┌─ Input material

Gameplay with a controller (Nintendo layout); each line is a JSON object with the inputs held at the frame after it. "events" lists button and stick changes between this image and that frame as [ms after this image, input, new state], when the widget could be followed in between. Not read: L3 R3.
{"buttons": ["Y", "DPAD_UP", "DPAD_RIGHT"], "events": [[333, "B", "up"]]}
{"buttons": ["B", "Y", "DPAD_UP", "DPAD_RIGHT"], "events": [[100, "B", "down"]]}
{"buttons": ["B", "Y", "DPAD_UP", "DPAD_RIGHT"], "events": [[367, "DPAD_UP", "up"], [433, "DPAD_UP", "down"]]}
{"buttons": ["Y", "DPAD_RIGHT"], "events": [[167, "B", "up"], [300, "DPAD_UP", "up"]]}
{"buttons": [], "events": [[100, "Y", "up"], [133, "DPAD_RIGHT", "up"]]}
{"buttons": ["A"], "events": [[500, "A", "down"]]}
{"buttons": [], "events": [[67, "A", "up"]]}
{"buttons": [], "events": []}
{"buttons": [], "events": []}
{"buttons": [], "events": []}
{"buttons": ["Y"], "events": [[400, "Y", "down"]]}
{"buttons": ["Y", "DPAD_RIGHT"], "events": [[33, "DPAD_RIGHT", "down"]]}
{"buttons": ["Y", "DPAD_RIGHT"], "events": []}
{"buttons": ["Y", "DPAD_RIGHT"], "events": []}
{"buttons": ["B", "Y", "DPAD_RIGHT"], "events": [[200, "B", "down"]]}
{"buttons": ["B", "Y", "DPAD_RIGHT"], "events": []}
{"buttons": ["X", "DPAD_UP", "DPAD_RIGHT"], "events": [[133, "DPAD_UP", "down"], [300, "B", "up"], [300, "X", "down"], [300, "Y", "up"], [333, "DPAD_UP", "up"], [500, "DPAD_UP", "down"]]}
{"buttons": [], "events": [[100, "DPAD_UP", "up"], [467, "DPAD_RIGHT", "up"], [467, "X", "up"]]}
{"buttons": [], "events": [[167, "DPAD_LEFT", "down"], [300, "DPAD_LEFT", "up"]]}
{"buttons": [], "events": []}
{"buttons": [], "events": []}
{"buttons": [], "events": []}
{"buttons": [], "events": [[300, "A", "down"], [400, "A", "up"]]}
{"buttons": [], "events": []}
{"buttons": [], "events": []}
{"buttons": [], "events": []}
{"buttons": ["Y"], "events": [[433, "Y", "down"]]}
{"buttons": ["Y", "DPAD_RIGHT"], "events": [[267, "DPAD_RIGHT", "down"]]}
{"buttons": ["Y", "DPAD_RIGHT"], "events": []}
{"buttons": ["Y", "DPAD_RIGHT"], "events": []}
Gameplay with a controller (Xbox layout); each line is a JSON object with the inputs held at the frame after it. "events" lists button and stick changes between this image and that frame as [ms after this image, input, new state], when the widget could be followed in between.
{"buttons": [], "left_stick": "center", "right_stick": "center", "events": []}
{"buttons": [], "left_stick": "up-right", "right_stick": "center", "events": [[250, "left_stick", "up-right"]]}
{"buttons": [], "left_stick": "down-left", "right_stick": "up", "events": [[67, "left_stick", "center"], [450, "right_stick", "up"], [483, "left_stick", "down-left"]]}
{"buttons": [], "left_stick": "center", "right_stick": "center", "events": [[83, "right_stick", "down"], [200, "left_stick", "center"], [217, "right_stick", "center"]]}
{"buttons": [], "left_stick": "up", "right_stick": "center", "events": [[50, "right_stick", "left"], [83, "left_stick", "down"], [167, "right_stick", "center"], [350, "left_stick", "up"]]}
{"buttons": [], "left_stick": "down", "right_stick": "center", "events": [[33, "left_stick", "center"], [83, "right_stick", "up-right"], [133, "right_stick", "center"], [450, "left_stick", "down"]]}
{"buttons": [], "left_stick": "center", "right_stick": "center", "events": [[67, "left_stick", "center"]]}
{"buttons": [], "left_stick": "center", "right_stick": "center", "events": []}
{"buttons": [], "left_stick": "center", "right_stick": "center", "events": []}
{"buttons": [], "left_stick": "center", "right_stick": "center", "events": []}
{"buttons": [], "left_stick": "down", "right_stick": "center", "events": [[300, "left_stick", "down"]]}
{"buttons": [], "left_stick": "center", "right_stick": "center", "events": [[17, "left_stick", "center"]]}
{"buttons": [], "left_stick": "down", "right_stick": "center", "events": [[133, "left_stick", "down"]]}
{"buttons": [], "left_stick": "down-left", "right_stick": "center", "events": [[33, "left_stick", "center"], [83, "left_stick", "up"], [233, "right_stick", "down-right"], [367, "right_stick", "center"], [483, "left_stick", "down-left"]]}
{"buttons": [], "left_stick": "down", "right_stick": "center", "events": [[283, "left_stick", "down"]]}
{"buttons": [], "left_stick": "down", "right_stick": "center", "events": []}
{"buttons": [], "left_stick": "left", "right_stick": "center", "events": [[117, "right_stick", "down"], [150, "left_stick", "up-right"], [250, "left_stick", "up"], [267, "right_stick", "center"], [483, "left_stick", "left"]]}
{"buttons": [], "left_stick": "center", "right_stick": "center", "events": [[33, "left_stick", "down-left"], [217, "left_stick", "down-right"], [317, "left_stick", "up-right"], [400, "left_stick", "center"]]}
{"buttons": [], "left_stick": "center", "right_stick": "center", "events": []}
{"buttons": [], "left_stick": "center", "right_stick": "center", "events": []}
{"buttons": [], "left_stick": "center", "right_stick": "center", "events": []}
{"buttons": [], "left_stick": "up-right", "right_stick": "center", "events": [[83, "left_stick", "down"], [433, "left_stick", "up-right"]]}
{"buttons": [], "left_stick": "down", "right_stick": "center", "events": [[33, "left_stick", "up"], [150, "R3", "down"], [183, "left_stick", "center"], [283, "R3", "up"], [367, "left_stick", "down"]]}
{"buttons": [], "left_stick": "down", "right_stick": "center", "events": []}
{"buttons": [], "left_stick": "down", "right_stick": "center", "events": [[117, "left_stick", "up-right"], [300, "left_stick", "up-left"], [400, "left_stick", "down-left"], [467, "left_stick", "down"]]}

└─

### Problem details:
Reproduce each record above exactly, keeping every word as it stands.

### Task output:
Gameplay with a controller (Nintendo layout); each line is a JSON object with the inputs held at the frame after it. "events" lists button and stick changes between this image and that frame as [ms after this image, input, new state], when the widget could be followed in between. Not read: L3 R3.
{"buttons": ["Y", "DPAD_UP", "DPAD_RIGHT"], "events": [[333, "B", "up"]]}
{"buttons": ["B", "Y", "DPAD_UP", "DPAD_RIGHT"], "events": [[100, "B", "down"]]}
{"buttons": ["B", "Y", "DPAD_UP", "DPAD_RIGHT"], "events": [[367, "DPAD_UP", "up"], [433, "DPAD_UP", "down"]]}
{"buttons": ["Y", "DPAD_RIGHT"], "events": [[167, "B", "up"], [300, "DPAD_UP", "up"]]}
{"buttons": [], "events": [[100, "Y", "up"], [133, "DPAD_RIGHT", "up"]]}
{"buttons": ["A"], "events": [[500, "A", "down"]]}
{"buttons": [], "events": [[67, "A", "up"]]}
{"buttons": [], "events": []}
{"buttons": [], "events": []}
{"buttons": [], "events": []}
{"buttons": ["Y"], "events": [[400, "Y", "down"]]}
{"buttons": ["Y", "DPAD_RIGHT"], "events": [[33, "DPAD_RIGHT", "down"]]}
{"buttons": ["Y", "DPAD_RIGHT"], "events": []}
{"buttons": ["Y", "DPAD_RIGHT"], "events": []}
{"buttons": ["B", "Y", "DPAD_RIGHT"], "events": [[200, "B", "down"]]}
{"buttons": ["B", "Y", "DPAD_RIGHT"], "events": []}
{"buttons": ["X", "DPAD_UP", "DPAD_RIGHT"], "events": [[133, "DPAD_UP", "down"], [300, "B", "up"], [300, "X", "down"], [300, "Y", "up"], [333, "DPAD_UP", "up"], [500, "DPAD_UP", "down"]]}
{"buttons": [], "events": [[100, "DPAD_UP", "up"], [467, "DPAD_RIGHT", "up"], [467, "X", "up"]]}
{"buttons": [], "events": [[167, "DPAD_LEFT", "down"], [300, "DPAD_LEFT", "up"]]}
{"buttons": [], "events": []}
{"buttons": [], "events": []}
{"buttons": [], "events": []}
{"buttons": [], "events": [[300, "A", "down"], [400, "A", "up"]]}
{"buttons": [], "events": []}
{"buttons": [], "events": []}
{"buttons": [], "events": []}
{"buttons": ["Y"], "events": [[433, "Y", "down"]]}
{"buttons": ["Y", "DPAD_RIGHT"], "events": [[267, "DPAD_RIGHT", "down"]]}
{"buttons": ["Y", "DPAD_RIGHT"], "events": []}
{"buttons": ["Y", "DPAD_RIGHT"], "events": []}
Gameplay with a controller (Xbox layout); each line is a JSON object with the inputs held at the frame after it. "events" lists button and stick changes between this image and that frame as [ms after this image, input, new state], when the widget could be followed in between.
{"buttons": [], "left_stick": "center", "right_stick": "center", "events": []}
{"buttons": [], "left_stick": "up-right", "right_stick": "center", "events": [[250, "left_stick", "up-right"]]}
{"buttons": [], "left_stick": "down-left", "right_stick": "up", "events": [[67, "left_stick", "center"], [450, "right_stick", "up"], [483, "left_stick", "down-left"]]}
{"buttons": [], "left_stick": "center", "right_stick": "center", "events": [[83, "right_stick", "down"], [200, "left_stick", "center"], [217, "right_stick", "center"]]}
{"buttons": [], "left_stick": "up", "right_stick": "center", "events": [[50, "right_stick", "left"], [83, "left_stick", "down"], [167, "right_stick", "center"], [350, "left_stick", "up"]]}
{"buttons": [], "left_stick": "down", "right_stick": "center", "events": [[33, "left_stick", "center"], [83, "right_stick", "up-right"], [133, "right_stick", "center"], [450, "left_stick", "down"]]}
{"buttons": [], "left_stick": "center", "right_stick": "center", "events": [[67, "left_stick", "center"]]}
{"buttons": [], "left_stick": "center", "right_stick": "center", "events": []}
{"buttons": [], "left_stick": "center", "right_stick": "center", "events": []}
{"buttons": [], "left_stick": "center", "right_stick": "center", "events": []}
{"buttons": [], "left_stick": "down", "right_stick": "center", "events": [[300, "left_stick", "down"]]}
{"buttons": [], "left_stick": "center", "right_stick": "center", "events": [[17, "left_stick", "center"]]}
{"buttons": [], "left_stick": "down", "right_stick": "center", "events": [[133, "left_stick", "down"]]}
{"buttons": [], "left_stick": "down-left", "right_stick": "center", "events": [[33, "left_stick", "center"], [83, "left_stick", "up"], [233, "right_stick", "down-right"], [367, "right_stick", "center"], [483, "left_stick", "down-left"]]}
{"buttons": [], "left_stick": "down", "right_stick": "center", "events": [[283, "left_stick", "down"]]}
{"buttons": [], "left_stick": "down", "right_stick": "center", "events": []}
{"buttons": [], "left_stick": "left", "right_stick": "center", "events": [[117, "right_stick", "down"], [150, "left_stick", "up-right"], [250, "left_stick", "up"], [267, "right_stick", "center"], [483, "left_stick", "left"]]}
{"buttons": [], "left_stick": "center", "right_stick": "center", "events": [[33, "left_stick", "down-left"], [217, "left_stick", "down-right"], [317, "left_stick", "up-right"], [400, "left_stick", "center"]]}
{"buttons": [], "left_stick": "center", "right_stick": "center", "events": []}
{"buttons": [], "left_stick": "center", "right_stick": "center", "events": []}
{"buttons": [], "left_stick": "center", "right_stick": "center", "events": []}
{"buttons": [], "left_stick": "up-right", "right_stick": "center", "events": [[83, "left_stick", "down"], [433, "left_stick", "up-right"]]}
{"buttons": [], "left_stick": "down", "right_stick": "center", "events": [[33, "left_stick", "up"], [150, "R3", "down"], [183, "left_stick", "center"], [283, "R3", "up"], [367, "left_stick", "down"]]}
{"buttons": [], "left_stick": "down", "right_stick": "center", "events": []}
{"buttons": [], "left_stick": "down", "right_stick": "center", "events": [[117, "left_stick", "up-right"], [300, "left_stick", "up-left"], [400, "left_stick", "down-left"], [467, "left_stick", "down"]]}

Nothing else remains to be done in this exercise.